At $40.46 on Friday the stock was valued at 21 times the 2003 earnings-per-share estimate. That is about half what Coke’s peak price-to-earnings ratio was in the late 1990s.
But is the stock cheap? Putting a “proper” value on a stock is more art than science. A P/E ratio is just one valuation measure. It gives investors an idea of how much they’re paying for a year’s worth of earnings.
Historically, a P/E ratio that is twice a company’s expected annual earnings growth rate has been considered pricey. Whether investors, en masse, believe that Coke still is too expensive relative to its growth rate isn’t clear. But for whatever reason, Coke stock last week fell to its lowest level since 1996 before rebounding a bit on Friday.
Scott Black, a “value”-oriented money manager at Delphi Management in Boston, argues that Coke is indeed too expensive for the growth it can deliver. He said he doesn’t understand why other investors are willing to pay double-digit P/E ratios for Coke and other mature consumer companies that appear capable of only single-digit profit growth.
“It think it’s a lot of lazy money managers who don’t know what else to buy,” so they stick with the names they’ve always known, Black said.
The stocks’ fans see it differently, of course. If the economy picks up speed this year and in 2004, after the Iraq situation is resolved, it’s conceivable that earnings growth would rebound sharply for all sorts of U.S. companies, including the consumer leaders.
Procter & Gamble was another old-line consumer company that fell on hard times in 2000, as rivals ate away at its markets. But cost cutting has helped P&G; stage a strong recovery. The company last week raised its earnings forecast for the current fiscal year, saying it expects 12% to 13% growth.
P&G; stock has surged 62% from its lows in 2000. Investors who have stuck with Coke, McDonald’s, Home Depot and Kodak must be betting on the same kind of reward from those stocks in the next few years.

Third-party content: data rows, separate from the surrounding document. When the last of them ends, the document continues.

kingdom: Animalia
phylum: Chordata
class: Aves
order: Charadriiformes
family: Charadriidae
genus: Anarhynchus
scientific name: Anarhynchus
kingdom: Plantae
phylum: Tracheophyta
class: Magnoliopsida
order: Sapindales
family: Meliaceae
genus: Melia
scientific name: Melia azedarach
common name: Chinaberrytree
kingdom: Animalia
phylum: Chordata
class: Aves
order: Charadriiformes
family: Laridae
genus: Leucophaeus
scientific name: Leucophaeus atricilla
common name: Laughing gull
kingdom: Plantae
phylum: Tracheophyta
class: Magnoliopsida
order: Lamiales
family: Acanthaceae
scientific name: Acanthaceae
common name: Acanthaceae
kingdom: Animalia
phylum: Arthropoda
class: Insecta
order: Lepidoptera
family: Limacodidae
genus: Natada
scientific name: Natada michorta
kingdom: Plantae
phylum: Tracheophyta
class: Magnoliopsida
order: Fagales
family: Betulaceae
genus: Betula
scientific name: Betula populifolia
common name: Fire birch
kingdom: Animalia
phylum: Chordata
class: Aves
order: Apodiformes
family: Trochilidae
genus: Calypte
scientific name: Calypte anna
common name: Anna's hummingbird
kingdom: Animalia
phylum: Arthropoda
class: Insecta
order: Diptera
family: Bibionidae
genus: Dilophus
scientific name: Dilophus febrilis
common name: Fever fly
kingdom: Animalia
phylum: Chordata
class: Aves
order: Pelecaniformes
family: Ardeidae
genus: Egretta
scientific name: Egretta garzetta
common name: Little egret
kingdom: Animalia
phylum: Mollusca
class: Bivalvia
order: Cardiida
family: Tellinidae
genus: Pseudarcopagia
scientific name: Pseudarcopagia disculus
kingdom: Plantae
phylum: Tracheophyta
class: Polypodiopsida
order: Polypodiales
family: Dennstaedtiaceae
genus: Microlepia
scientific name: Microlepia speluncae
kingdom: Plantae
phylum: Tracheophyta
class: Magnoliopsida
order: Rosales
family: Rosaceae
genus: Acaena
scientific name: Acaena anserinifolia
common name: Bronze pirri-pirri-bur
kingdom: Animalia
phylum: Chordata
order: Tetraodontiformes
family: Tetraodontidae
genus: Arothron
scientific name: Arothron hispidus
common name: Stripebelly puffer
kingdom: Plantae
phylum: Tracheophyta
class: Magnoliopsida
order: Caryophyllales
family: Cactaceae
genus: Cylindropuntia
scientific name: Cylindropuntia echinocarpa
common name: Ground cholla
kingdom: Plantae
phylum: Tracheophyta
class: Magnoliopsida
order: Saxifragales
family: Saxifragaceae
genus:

There may also be a feeling that, with the P/E ratio on a stock such as McDonald’s already at a seemingly low level -- 10 times estimated 2003 earnings -- the share price can’t get much cheaper.
But if McDonald’s problems are worse than expected, and the firm can’t generate much, if any, profit growth over the next few years, how low is too low for its P/E?
Marder and other analysts also point out another challenge these consumer stocks will face once the economy begins to grow at a much better pace: Many investors, as they gain more confidence, will be more likely to go hunting for stocks of truly fast-growing firms, rather than settle for shares of mature businesses whose peak years have passed.
That could favor the now widely despised technology sector again, as well as new growth sectors that will emerge from a revived IPO market, Marder said.
That environment wouldn’t favor sharp gains in the old-line consumer giants, he said.